What to work on >> Output each record below exactly, leaving any picture out of the copy.

Source material >>

- - -

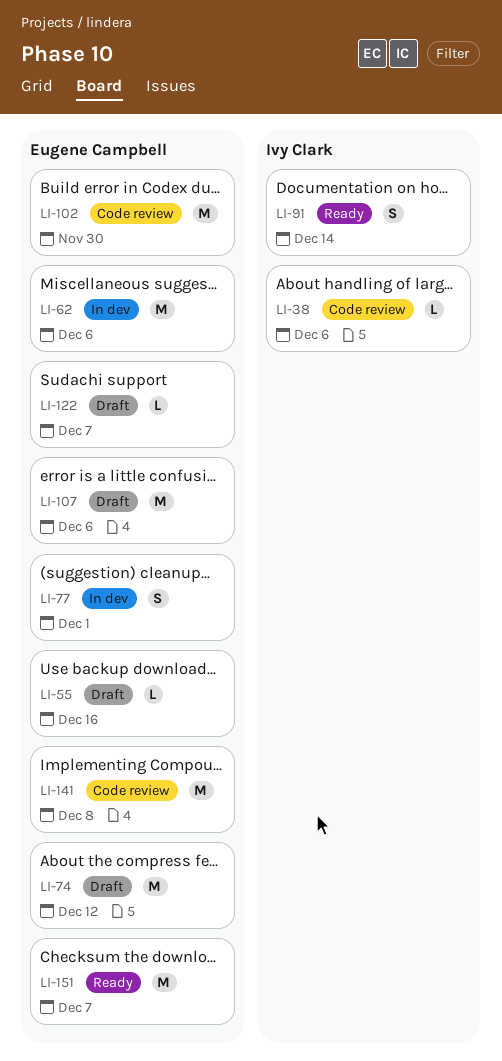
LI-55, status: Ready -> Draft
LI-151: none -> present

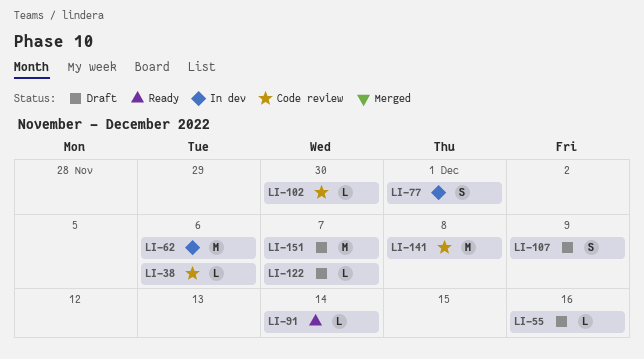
LI-74: present -> none
LI-91, estimate: S -> L
LI-102, estimate: M -> L
LI-107, estimate: M -> S
LI-107, due: Dec 6 -> Dec 9
LI-151, status: Ready -> Draft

- - -

Problem solution >>
LI-55, status: Ready -> Draft
LI-151: none -> present

LI-74: present -> none
LI-91, estimate: S -> L
LI-102, estimate: M -> L
LI-107, estimate: M -> S
LI-107, due: Dec 6 -> Dec 9
LI-151, status: Ready -> Draft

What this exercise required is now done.